Vestibular dysfunction is a significant public health problem. Agrawal et al. (2009) reported that 35% of adults older than 40 had evidence of postural instability. Balance dysfunction is linked to an increased likelihood of falling and in the U.S. falls are responsible for more than 50% of accidental deaths. Although the causes of vestibular dysfunction are multiple, recent studies suggest a linkage between noise-induced hearing loss and vestibular dysfunction (Akin et al. 2012; Golz et al. 2001; Guest et al. 2011; Zuniga et al 2012). The suggestion that noise exposure is also a risk factor for vestibular dysfunction is controversial as there is only limited experimental support for causal relationships between noise exposure and peripheral vestibular pathology and behavioral symptoms (e.g., poor balance). In our recently published study (Stewart et al. 2018), we exposed rats to 6 hours of 120dB SPL low frequency noise (3-octave band centered at 1500Hz) and found that neural activity in the vestibular nerve was reduced, as assessed by the vestibular short latency evoked potential (VsEP). Noise exposed animals also exhibited reduced numbers of immunostained afferents with calyx endings, especially calyx-only afferents that terminate on hair cells located in the striolar region of the sacculus (Stewart et al. 2018). More recent experiments show that noise, depending on its intensity, can cause either temporary or permanent threshold shifts of VsEP responses to jerk stimuli. Permanent noise induced VsEP threshold shifts could reflect loss of calyces and/or concomitant loss of ribbon synapses within calyces. This loss might be permanent or there could be recovery associated with reconnection of calyces or recovery of synapses. We hypothesize that noise disrupts peripheral vestibular synapses and/or synaptic transmission, transiently or permanently and causes functional vestibular loss. Determining the basis for synaptic/signal transmission failure in the vestibular periphery and the parameters that characterize damaging noise is a critical first step toward development of future preventative measures.
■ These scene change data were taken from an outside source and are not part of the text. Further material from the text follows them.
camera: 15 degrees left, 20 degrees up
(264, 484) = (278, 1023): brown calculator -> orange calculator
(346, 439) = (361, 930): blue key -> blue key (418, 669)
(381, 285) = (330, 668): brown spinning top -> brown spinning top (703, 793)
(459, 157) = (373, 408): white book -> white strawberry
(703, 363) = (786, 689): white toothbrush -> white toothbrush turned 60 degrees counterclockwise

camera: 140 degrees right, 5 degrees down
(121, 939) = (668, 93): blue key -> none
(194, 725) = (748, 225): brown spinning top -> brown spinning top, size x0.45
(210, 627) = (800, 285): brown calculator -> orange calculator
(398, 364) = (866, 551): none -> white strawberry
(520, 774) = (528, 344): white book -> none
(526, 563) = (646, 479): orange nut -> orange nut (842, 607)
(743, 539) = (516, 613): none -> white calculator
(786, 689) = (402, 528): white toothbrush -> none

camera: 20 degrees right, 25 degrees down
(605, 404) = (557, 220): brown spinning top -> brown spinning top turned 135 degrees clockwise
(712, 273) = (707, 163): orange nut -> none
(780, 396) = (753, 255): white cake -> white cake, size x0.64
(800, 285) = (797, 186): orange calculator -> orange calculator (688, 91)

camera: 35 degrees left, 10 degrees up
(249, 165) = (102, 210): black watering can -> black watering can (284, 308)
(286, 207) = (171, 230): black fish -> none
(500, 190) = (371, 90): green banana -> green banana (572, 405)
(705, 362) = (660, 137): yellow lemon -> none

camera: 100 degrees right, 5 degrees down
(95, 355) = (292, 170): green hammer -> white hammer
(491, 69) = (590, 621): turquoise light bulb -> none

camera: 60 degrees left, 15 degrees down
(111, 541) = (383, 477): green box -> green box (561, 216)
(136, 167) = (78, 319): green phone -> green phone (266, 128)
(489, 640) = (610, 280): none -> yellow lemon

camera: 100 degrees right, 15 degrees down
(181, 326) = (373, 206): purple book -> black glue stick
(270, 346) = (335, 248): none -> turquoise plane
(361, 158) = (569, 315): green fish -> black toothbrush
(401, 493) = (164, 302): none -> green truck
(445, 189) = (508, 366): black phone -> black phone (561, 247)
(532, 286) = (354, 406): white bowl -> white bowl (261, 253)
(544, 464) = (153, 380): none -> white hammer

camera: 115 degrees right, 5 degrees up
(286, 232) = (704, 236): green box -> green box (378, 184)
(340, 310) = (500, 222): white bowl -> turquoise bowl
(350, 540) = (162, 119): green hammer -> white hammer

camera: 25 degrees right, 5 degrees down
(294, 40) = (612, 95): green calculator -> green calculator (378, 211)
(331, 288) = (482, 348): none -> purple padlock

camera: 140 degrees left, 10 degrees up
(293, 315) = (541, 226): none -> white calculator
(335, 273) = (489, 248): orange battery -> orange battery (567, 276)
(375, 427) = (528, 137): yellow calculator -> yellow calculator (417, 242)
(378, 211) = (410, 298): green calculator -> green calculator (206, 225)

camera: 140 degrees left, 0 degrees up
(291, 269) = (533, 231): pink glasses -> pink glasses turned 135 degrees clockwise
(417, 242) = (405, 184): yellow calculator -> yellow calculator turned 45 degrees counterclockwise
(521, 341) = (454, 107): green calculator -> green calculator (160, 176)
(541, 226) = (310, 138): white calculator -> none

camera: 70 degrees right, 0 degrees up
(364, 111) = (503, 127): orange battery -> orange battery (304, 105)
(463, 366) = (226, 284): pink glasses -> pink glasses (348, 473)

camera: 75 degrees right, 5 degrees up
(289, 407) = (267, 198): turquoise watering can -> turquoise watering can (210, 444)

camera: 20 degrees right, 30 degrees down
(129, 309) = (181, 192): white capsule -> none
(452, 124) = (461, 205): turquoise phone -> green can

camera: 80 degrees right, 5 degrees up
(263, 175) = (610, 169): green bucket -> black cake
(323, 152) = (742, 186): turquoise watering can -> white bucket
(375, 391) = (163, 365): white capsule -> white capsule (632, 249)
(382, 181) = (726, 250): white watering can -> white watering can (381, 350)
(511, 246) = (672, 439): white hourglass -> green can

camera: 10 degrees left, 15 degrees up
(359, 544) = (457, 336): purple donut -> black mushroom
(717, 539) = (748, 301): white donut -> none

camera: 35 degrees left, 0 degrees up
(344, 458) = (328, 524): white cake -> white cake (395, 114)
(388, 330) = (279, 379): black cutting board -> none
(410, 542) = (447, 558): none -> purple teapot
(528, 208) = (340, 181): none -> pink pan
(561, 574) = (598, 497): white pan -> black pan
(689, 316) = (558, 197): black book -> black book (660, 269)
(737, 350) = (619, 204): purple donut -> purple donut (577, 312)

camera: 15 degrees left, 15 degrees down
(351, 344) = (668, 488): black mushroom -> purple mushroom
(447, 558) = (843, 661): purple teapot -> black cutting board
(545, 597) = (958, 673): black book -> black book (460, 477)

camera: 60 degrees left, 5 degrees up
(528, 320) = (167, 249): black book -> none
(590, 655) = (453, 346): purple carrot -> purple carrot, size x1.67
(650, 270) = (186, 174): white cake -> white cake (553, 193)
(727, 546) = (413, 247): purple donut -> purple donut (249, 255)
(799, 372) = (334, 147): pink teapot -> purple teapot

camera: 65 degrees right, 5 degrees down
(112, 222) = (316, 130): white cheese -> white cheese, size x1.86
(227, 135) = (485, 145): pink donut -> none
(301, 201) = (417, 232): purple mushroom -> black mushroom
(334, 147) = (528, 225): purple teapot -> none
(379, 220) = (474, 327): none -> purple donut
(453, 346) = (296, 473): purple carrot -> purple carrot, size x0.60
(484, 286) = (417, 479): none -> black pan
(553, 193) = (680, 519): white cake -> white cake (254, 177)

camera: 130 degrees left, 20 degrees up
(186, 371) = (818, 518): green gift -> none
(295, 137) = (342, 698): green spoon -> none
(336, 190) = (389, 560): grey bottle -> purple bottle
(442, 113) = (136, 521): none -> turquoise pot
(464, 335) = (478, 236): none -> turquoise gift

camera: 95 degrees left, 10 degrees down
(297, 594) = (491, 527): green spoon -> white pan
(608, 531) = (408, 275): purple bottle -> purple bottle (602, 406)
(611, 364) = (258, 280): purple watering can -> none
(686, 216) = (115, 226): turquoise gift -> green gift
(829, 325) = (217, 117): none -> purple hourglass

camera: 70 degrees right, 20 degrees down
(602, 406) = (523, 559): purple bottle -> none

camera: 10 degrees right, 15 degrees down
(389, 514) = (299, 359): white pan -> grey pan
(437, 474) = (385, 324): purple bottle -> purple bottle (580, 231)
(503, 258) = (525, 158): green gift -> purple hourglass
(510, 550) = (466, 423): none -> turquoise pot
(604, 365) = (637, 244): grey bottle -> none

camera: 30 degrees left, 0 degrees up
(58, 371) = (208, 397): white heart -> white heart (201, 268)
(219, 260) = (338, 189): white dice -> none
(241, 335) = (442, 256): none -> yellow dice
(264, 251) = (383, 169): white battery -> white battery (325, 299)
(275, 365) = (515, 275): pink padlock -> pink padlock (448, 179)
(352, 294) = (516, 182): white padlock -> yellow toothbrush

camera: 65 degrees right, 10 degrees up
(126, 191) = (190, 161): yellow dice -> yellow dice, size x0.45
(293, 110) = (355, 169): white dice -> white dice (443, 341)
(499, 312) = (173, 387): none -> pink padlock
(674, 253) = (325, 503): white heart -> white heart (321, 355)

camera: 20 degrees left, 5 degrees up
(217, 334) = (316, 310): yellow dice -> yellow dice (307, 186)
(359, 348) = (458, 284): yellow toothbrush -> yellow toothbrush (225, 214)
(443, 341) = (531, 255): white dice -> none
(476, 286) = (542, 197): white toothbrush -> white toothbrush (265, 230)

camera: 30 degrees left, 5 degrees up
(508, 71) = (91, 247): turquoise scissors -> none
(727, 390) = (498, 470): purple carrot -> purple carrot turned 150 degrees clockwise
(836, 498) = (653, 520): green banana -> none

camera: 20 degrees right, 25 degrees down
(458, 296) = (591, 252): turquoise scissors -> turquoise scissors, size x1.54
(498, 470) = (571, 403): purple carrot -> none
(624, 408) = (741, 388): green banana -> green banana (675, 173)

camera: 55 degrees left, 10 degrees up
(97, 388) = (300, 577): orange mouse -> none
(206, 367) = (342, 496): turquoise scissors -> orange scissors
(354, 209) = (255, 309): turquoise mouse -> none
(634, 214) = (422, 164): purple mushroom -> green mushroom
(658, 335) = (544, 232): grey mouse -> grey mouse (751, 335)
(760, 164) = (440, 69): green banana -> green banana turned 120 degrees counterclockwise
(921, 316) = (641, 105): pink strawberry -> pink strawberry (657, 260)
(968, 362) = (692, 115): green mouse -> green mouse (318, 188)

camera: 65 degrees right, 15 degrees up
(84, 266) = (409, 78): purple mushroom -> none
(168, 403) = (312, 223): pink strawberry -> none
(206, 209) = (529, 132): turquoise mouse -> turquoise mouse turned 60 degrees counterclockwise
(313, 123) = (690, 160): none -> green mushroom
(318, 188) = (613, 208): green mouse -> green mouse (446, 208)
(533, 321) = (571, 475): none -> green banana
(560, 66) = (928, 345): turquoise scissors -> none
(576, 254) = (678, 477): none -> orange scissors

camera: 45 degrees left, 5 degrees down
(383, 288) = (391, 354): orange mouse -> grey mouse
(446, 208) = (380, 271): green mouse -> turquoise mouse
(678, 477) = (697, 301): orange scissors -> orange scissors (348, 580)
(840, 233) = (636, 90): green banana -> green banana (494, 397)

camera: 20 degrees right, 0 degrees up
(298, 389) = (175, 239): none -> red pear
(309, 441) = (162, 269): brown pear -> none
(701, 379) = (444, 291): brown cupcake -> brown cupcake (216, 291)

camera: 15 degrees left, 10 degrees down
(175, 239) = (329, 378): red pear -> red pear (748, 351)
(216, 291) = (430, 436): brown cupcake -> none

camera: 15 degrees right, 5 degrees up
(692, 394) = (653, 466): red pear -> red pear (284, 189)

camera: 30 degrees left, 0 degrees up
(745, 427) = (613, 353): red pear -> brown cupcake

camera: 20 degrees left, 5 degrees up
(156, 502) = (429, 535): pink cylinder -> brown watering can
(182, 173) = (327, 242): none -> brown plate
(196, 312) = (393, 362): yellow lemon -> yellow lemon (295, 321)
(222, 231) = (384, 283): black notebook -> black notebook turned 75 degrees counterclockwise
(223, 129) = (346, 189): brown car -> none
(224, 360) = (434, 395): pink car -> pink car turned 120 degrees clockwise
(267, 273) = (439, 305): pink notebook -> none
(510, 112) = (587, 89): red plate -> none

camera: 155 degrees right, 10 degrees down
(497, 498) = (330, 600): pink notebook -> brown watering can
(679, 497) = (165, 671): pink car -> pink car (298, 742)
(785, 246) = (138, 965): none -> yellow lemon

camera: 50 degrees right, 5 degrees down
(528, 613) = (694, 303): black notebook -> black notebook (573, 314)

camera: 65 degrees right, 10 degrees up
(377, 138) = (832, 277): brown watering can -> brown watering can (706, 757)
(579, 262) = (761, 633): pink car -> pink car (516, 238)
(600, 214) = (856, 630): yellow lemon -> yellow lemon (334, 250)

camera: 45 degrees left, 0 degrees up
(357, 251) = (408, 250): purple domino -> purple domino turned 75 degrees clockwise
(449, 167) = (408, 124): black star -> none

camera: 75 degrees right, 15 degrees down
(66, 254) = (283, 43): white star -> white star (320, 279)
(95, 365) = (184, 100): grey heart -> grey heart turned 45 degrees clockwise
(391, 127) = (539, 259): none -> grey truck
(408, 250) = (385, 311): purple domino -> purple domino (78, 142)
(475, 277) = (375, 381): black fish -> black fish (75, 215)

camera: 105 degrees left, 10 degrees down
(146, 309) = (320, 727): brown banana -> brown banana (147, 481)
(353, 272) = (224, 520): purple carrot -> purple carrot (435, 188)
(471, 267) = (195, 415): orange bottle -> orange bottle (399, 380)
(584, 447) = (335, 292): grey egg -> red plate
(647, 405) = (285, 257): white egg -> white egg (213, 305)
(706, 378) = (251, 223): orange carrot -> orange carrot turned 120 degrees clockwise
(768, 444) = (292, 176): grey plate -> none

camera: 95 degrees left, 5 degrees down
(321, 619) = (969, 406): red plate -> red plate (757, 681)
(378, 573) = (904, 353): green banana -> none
Specific Aim 1 will determine the parameters of noise that causes temporary versus permanent changes to the VsEP and to peripheral vestibular nerve terminals and their synapses in the saccular and utricular maculae.
Specific Aim 2 will extend the analysis of Aim 1 to examine the semicircular canal cristae and compare noise-induced changes in the cristae with those observed in the otolith organs.
Specific Aim 3 will correlate changes in VsEP responses and noise induced synaptic pathology with behavioral assays: a beam crossing task, an otolith dependent behavior (macular ocular reflex, MOR), and a semicircular canal dependent behavior (vestibuloocular reflex, VOR).
A recent study found that ~69 million US adults over the age of 40 have a balance disorder involving the inner ear and many of these patients also suffer from noise induced or occupational hearing loss. Noise exposure over a lifetime could be an unrecognized but significant factor in vestibular disorders prevalent in older Americans. The proposed experiments will provide evidence for how excessive noise damages the vestibular system and affects vestibular-dependent behavior.